8 pounds of Chuck, seasoned with dry rub, just went into the smoker.
I use an electric pellet smoker. It's what I have so its what I use. I know some purists demand firewood smokers. I'll stick with the convenience of my wood pellets and electric auger feed to control the temperature and smoke levels.
Today will yield Chuck Burnt Ends.
It's more traditional to make "Burnt Ends" out of brisket but we found a recipe for using Chuck and actually like it better than Brisket cut burnt ends. Its also a lot easier for me to find Chuck Roast at a good price ($2.99/pound) than it is to even get packer cut brisket, which for some reason, is hard to find in my area.

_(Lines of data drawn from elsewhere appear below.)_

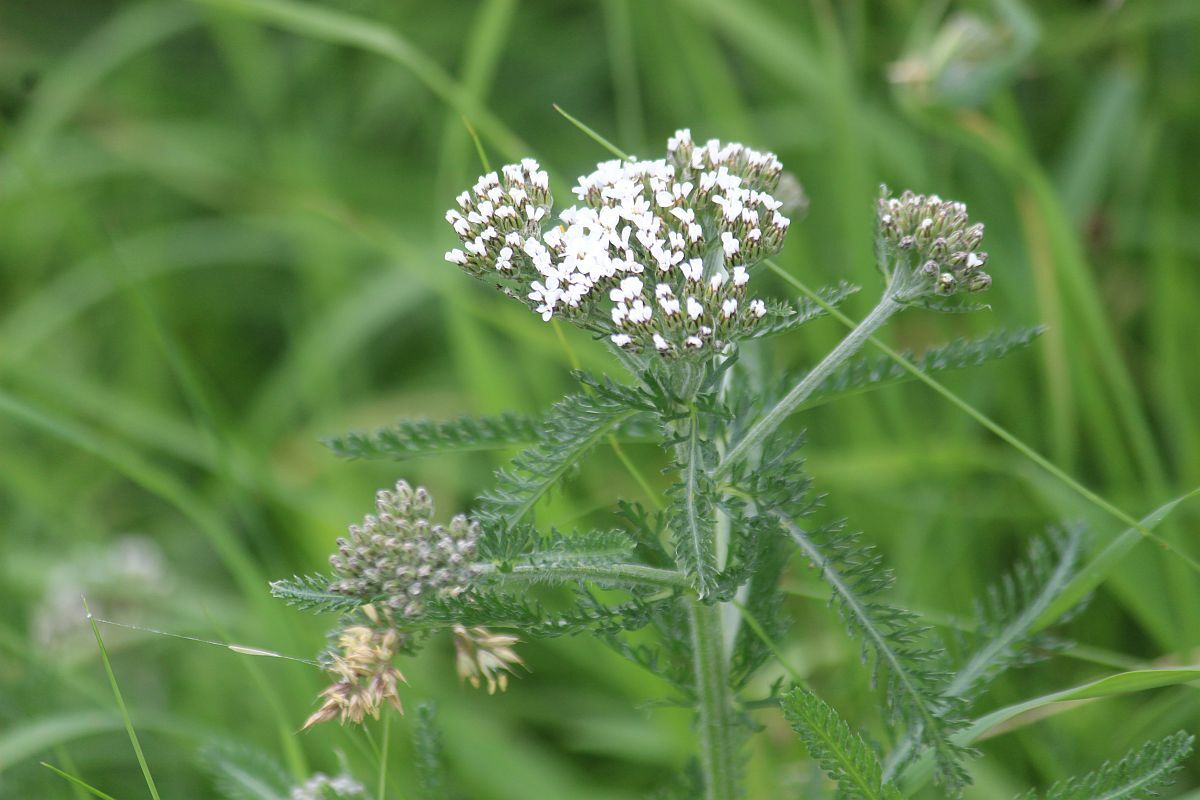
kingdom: Plantae
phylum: Tracheophyta
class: Magnoliopsida
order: Asterales
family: Asteraceae
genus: Achillea
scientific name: Achillea millefolium
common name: Yarrow
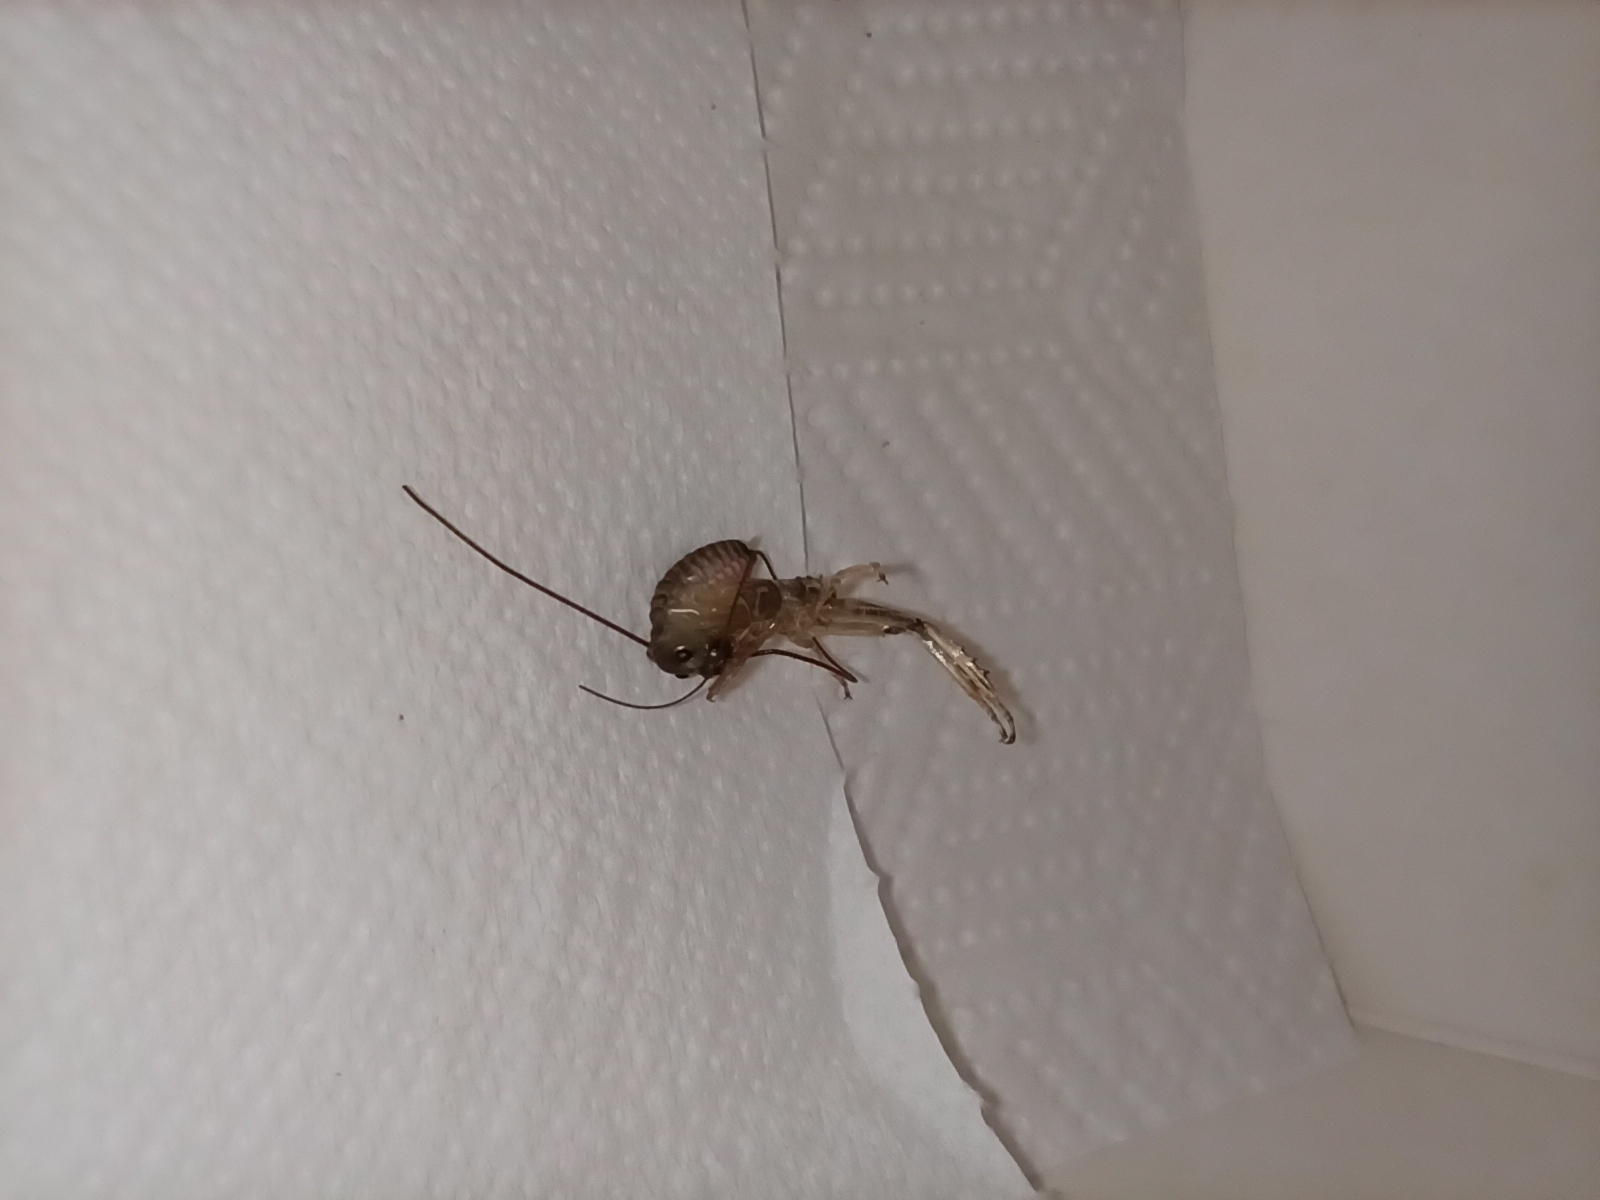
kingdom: Animalia
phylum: Arthropoda
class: Insecta
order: Orthoptera
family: Anostostomatidae
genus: Hemideina
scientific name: Hemideina thoracica
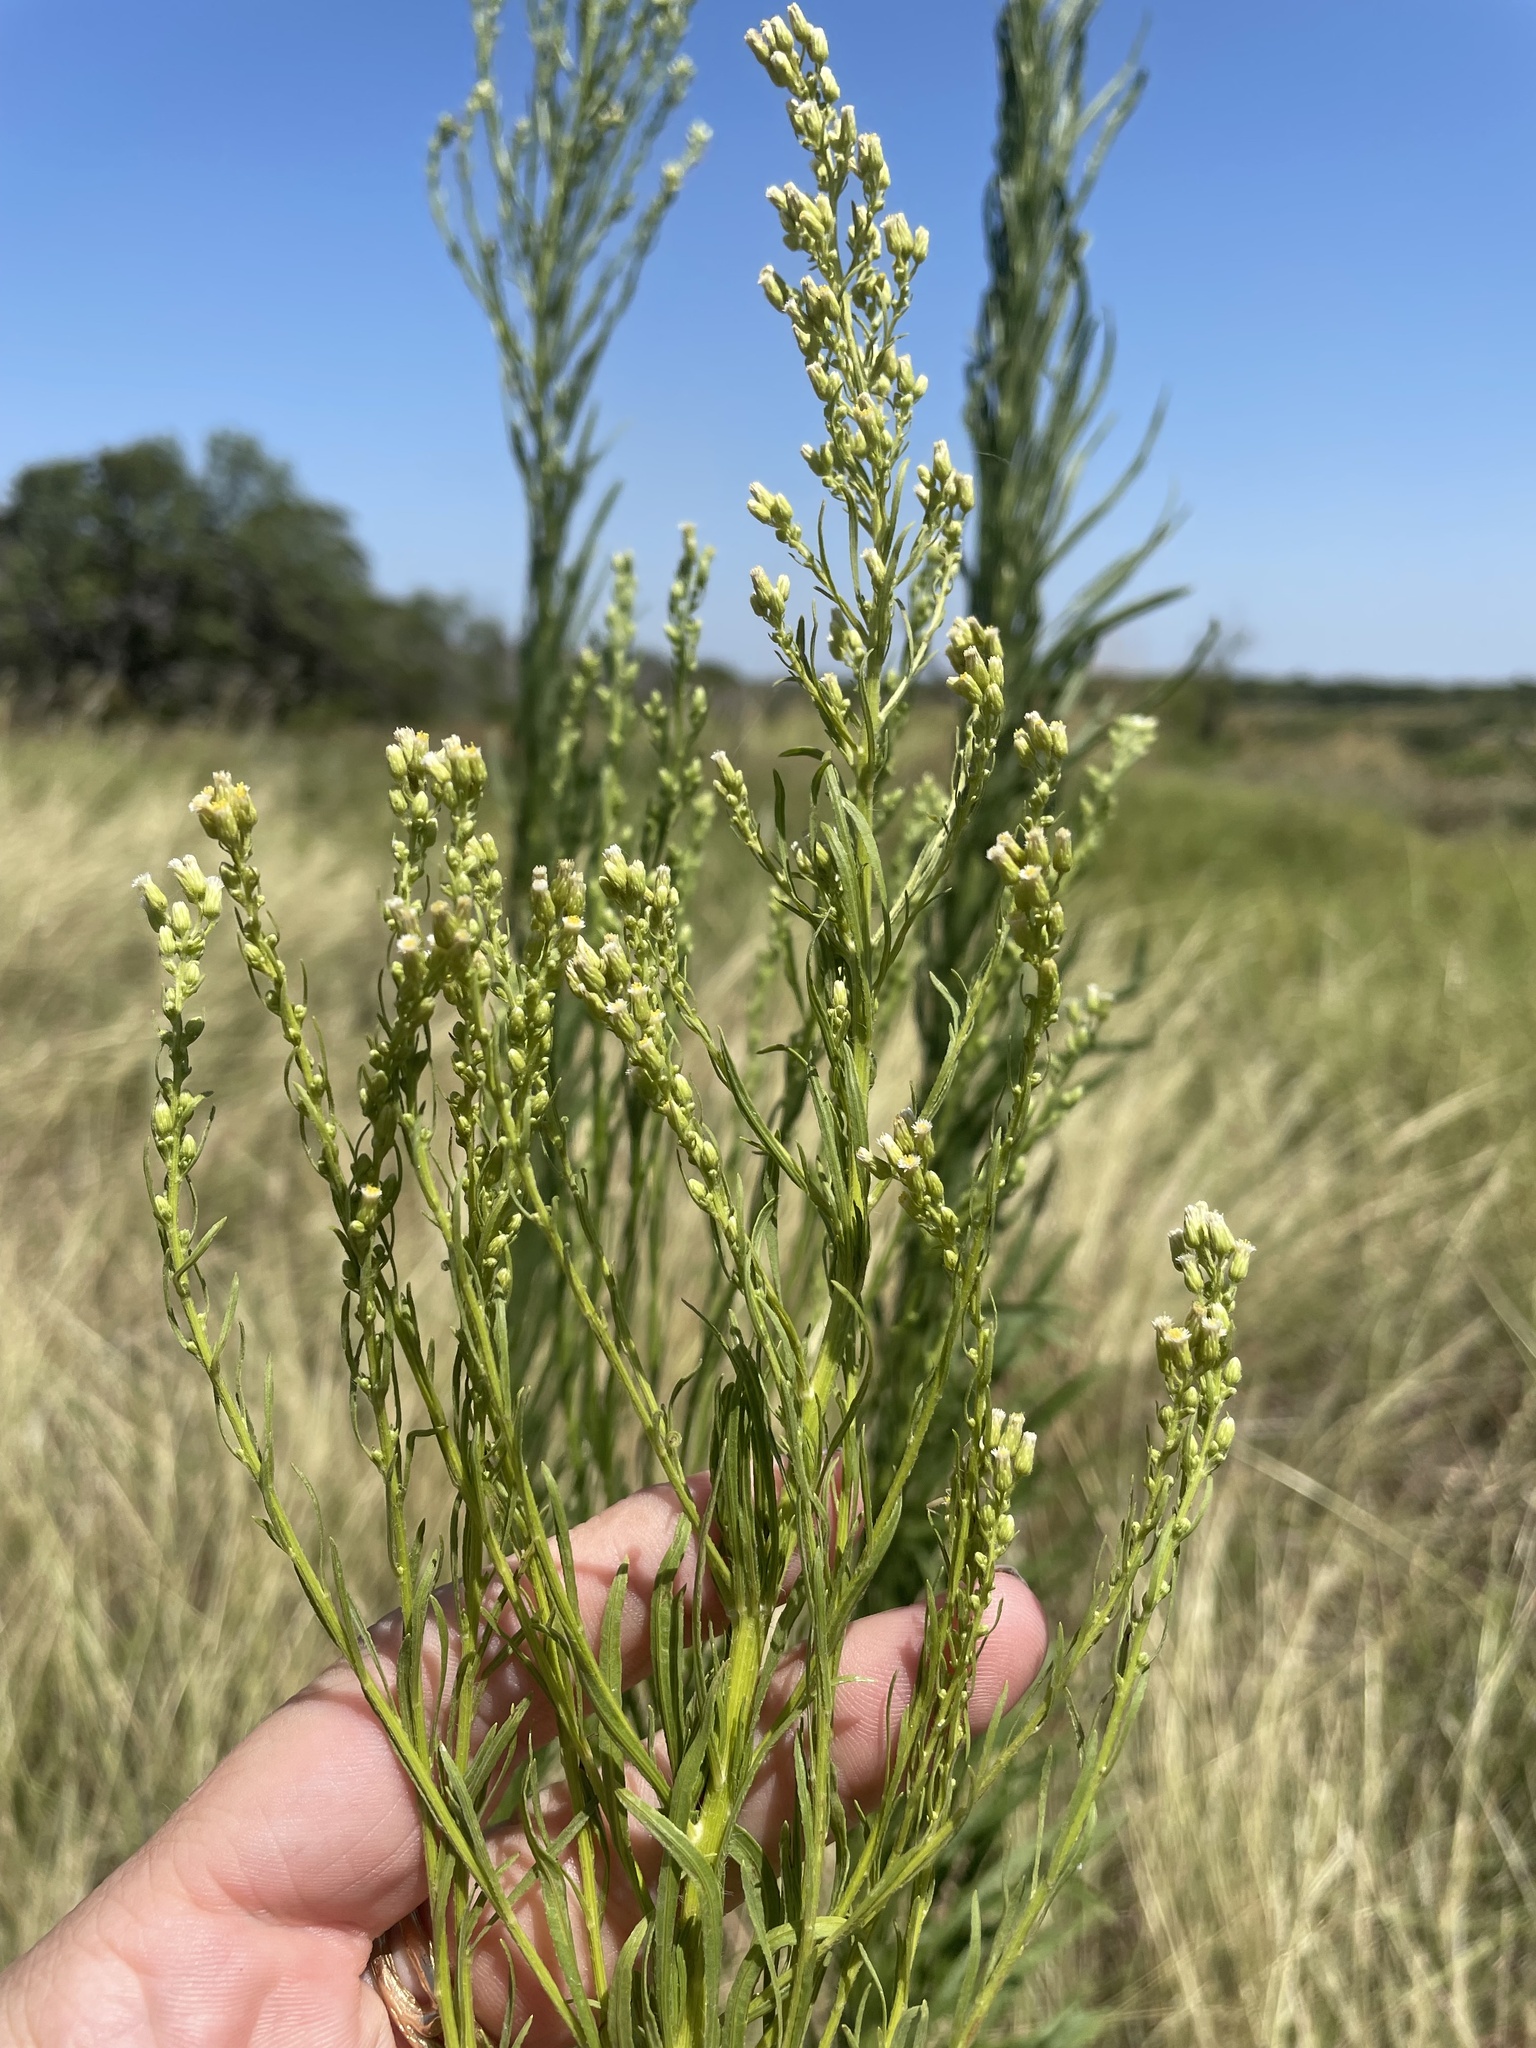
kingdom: Plantae
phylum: Tracheophyta
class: Magnoliopsida
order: Asterales
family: Asteraceae
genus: Erigeron
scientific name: Erigeron canadensis
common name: Canadian fleabane
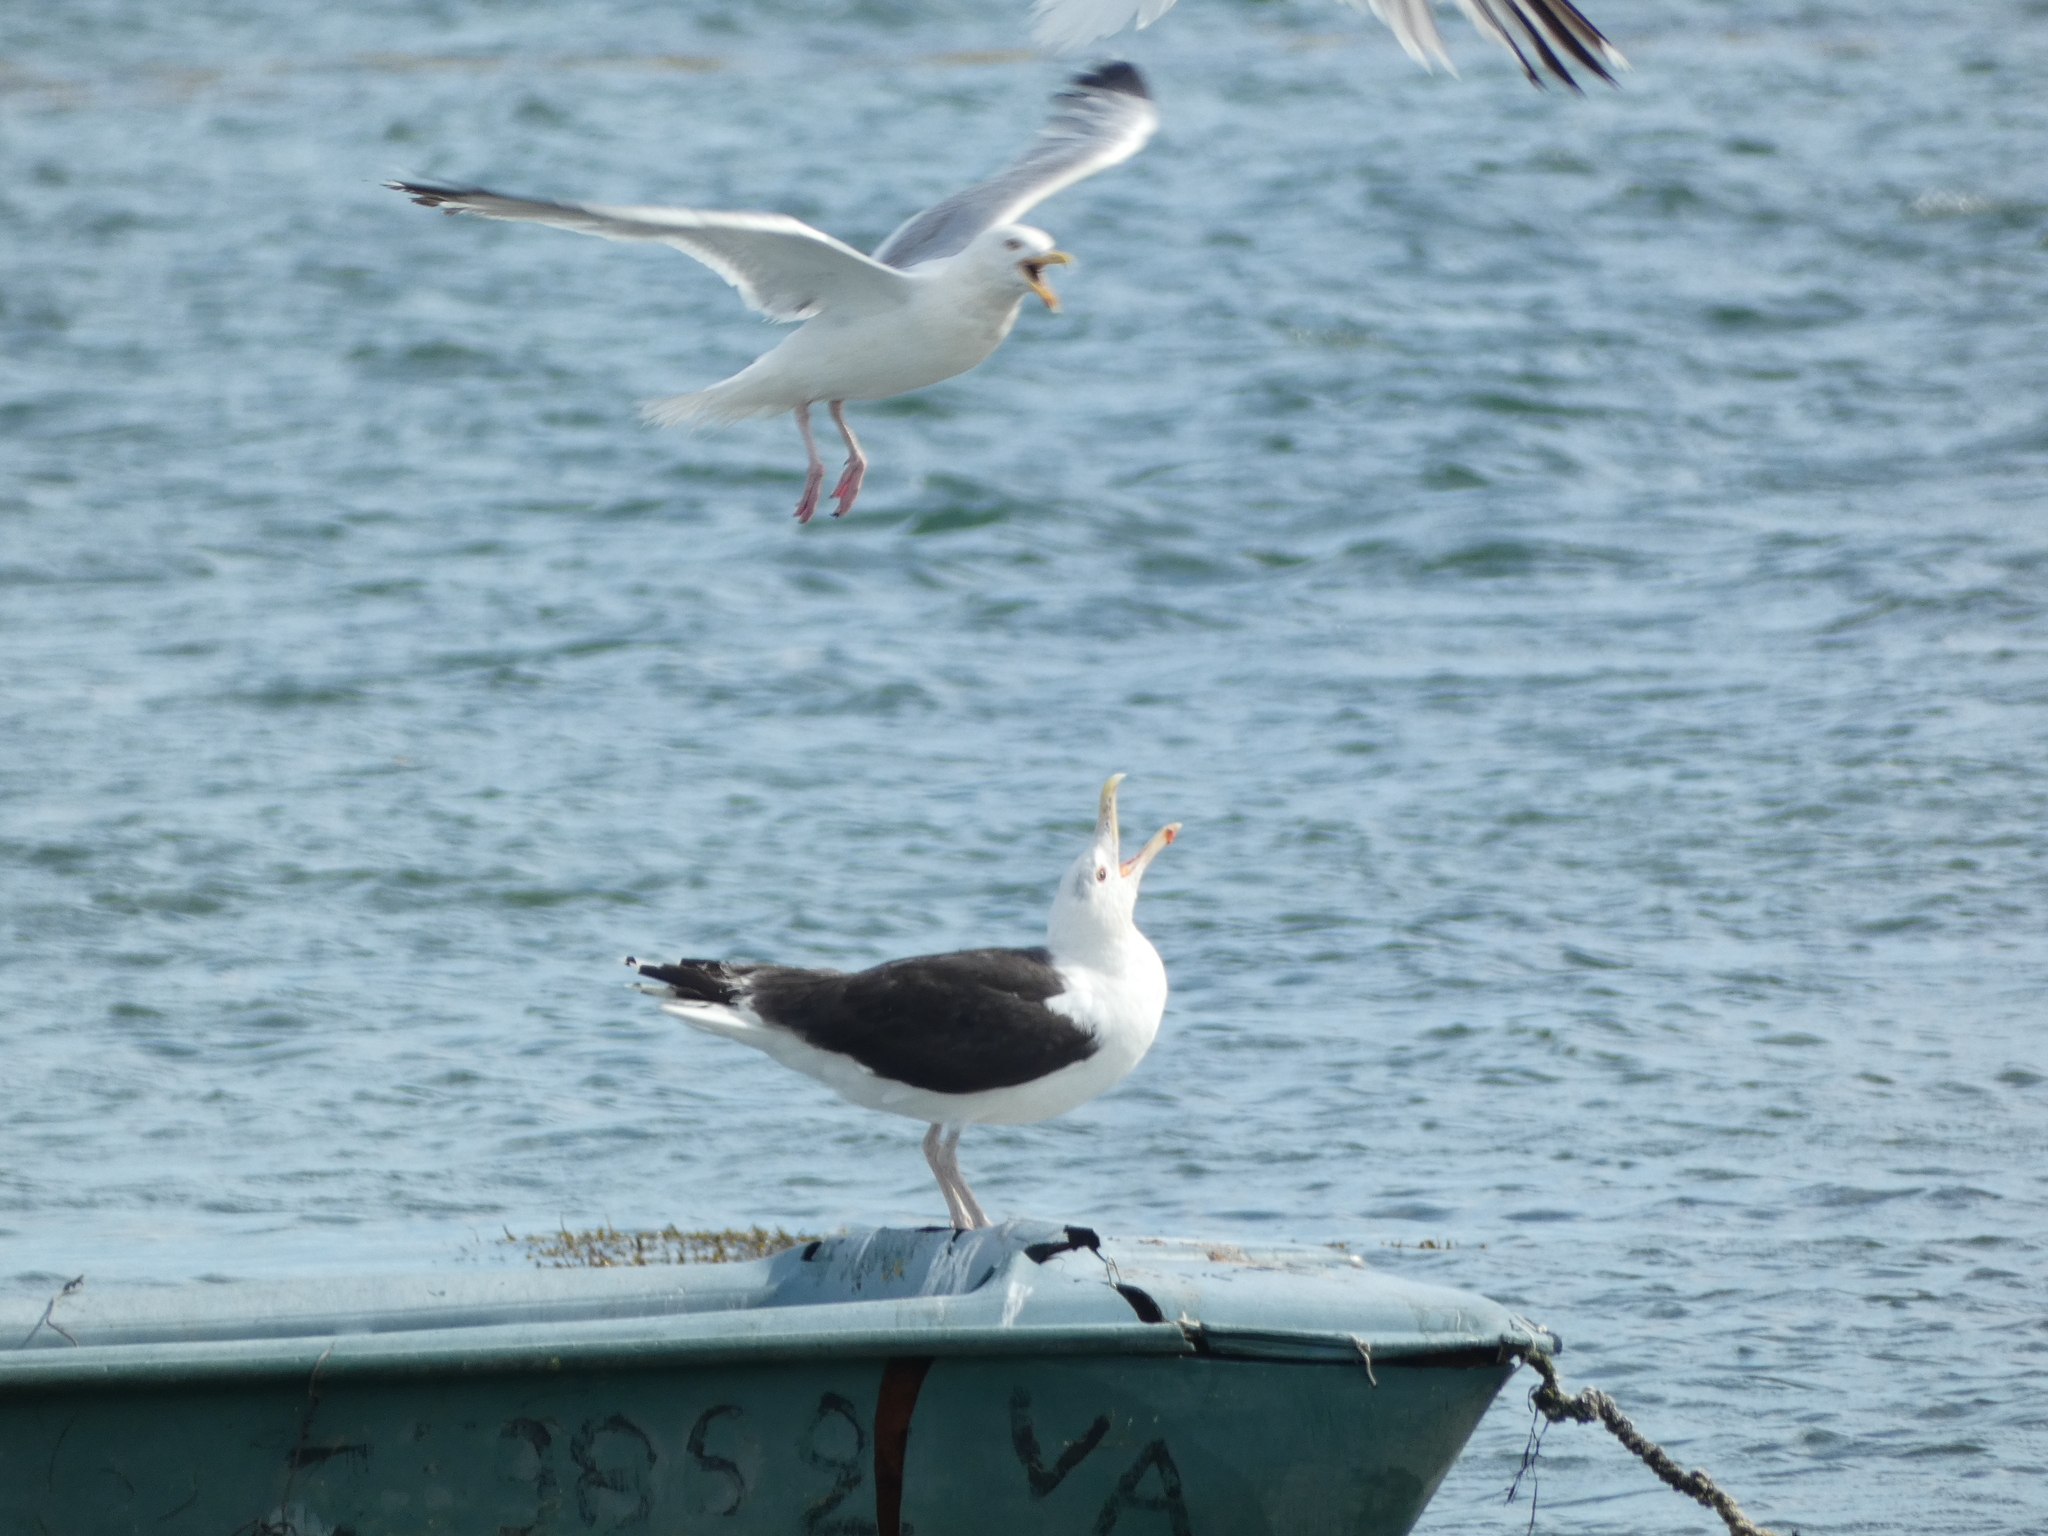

Been using this recipe with great success, but I use whatever dry rubs and sauces I feel like using. LINK =>
https://www.smoking-meat.com/june-23-2016-smoked-chuck-roast-burnt-ends
The one thing we found by trial and error is that the final sauce works best if it is a MEMPHIS style sauce that is sweet and a little tangy. A HAWAIIAN sweet/pineapple sauce works well too, but MEMPHIS style sauces have become our favorite.
So for dinner tonight we will be having some meat candy.
AND that is not all . . .
A bit later today I'll be throwing some of the ribs from a Prime Rib cut into the smoker. NOT the Prime Rib itself. Just the trimmed bone slabs. Those don't take as long to cook, they will just get a savory dry rub. Probably no part of the cow is better to smoke and eat than the slabs of prime rib bones.
Very non-traditional, but damn. And I mean but DAMN.
They can be roasted in the oven on low temps too, it doesn't give the smoke flavor.